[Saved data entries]

----------

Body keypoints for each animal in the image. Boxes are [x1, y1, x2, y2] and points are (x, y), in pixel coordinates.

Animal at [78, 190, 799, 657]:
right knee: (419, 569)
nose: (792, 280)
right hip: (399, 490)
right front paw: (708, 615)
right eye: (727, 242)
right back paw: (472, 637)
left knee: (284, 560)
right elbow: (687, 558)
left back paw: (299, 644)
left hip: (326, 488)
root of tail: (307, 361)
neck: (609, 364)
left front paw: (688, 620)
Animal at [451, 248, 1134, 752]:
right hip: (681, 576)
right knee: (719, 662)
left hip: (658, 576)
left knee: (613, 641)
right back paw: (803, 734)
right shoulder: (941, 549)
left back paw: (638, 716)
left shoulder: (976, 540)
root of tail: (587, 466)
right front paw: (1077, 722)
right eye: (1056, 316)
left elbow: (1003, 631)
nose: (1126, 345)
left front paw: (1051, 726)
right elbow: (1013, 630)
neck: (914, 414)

----------

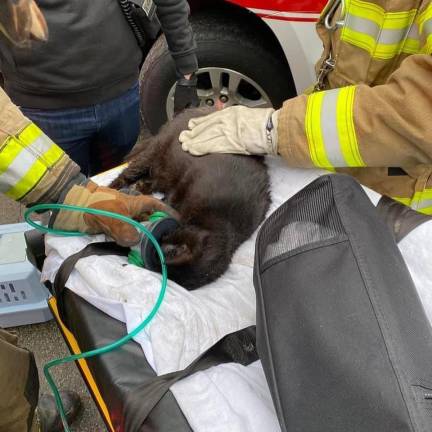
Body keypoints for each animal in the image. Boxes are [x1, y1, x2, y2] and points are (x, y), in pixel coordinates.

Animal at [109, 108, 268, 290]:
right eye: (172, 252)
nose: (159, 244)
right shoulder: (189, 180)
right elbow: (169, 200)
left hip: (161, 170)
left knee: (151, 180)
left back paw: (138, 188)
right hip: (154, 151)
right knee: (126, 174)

----------

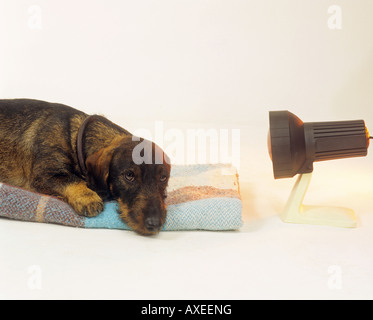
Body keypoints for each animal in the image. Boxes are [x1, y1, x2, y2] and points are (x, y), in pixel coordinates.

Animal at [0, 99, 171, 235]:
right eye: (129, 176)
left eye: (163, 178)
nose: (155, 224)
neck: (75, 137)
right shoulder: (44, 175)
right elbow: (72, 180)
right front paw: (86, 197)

----------

• _The task_
When you reach the line with "left hip: (326, 488)" in the records above, start writing out lines exactly, and stop once the line with "neck: (914, 414)" has been written; include nothing else.

• _Response to the exercise_
left hip: (326, 488)
root of tail: (307, 361)
neck: (609, 364)
left front paw: (688, 620)
Animal at [451, 248, 1134, 752]:
right hip: (681, 576)
right knee: (719, 662)
left hip: (658, 576)
left knee: (613, 641)
right back paw: (803, 734)
right shoulder: (941, 549)
left back paw: (638, 716)
left shoulder: (976, 540)
root of tail: (587, 466)
right front paw: (1077, 722)
right eye: (1056, 316)
left elbow: (1003, 631)
nose: (1126, 345)
left front paw: (1051, 726)
right elbow: (1013, 630)
neck: (914, 414)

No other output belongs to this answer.